On Tuesday, banks assured the public nothing will change once the rate cap was scrapped.

“For customers with higher risk profiles we may see a 2-3 percent increase,” Kenya Bankers Association (KBA) chairman and KCB Group chief executive Joshua Oigara said.

“The macroeconomic and business environment where we are today does not at all support an environment of high rates,” Oigara added.
Jibran Qureishi, regional economist for East Africa at Stanbic bank termed the repeal of the interest rate cap as ‘a positive move’ and will embolden commercial banks to price credit risk again and more importantly for SMEs.

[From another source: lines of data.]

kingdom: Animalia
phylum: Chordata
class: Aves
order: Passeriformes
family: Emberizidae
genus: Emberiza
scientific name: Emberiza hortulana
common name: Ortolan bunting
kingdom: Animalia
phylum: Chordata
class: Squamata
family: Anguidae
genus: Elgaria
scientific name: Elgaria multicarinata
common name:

READ: Kenyan Banks Told They Will Thrive If Credit is Extended to Medium Enterprises

“Finance Act 2019 seeks to yield an additional KES 37.0Bn (circa 1.7% of initial revenue estimates) in tax revenues in FY2019/20. Nonetheless, going forward, the Finance Bill will be submitted by late April as opposed to the current norm of mid-June (together with the budget statement). This is a positive step to avoid what has become a protracted legislative process. On the other hand, the Senate also approved to raise the debt ceiling to KES 9.0Tn, agreeing with the National Assembly. On the baseline, we view the debt ceiling hit in FY2023/24, although fiscal indiscipline poses a major risk,” commentary from Genghis Capital.


New Taxes

Tax to the Digital Space

The Finance Bill 2019 now introduces a tax on income raised from the digital marketplace as a measure of ensuring equity in taxation.

Personal Income Tax

Exemption of Income earned under Ajira Program whose aim is to bridge the gap between skills available and skills demand. The Government proposed that the youth registered for the program pay a registration fee of Ksh 10,000 for the next three years in lieu of income tax with effect from 1st January 2020.

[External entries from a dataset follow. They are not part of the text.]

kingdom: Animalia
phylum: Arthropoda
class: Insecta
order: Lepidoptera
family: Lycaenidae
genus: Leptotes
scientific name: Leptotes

Excise Goods Management System (EGMS) 

The Kenya Revenue Authority (KRA) will implement the EGMS  on bottled water, juices, energy drinks, soda, and other non-alcoholic beverages from November 13, 2019.

Other measures include an increase on excise duty rates for imported vehicles exceeding 1500cc to 25 percent, with that of diesel-powered ones above 3,000cc set at 35 percent.

Recovery of taxes upon failure to deduct or withhold

The Finance Bill 2019 has made a provision that allows for the Commissioner to recover taxes from a person who fails to deduct or withhold tax under the Law.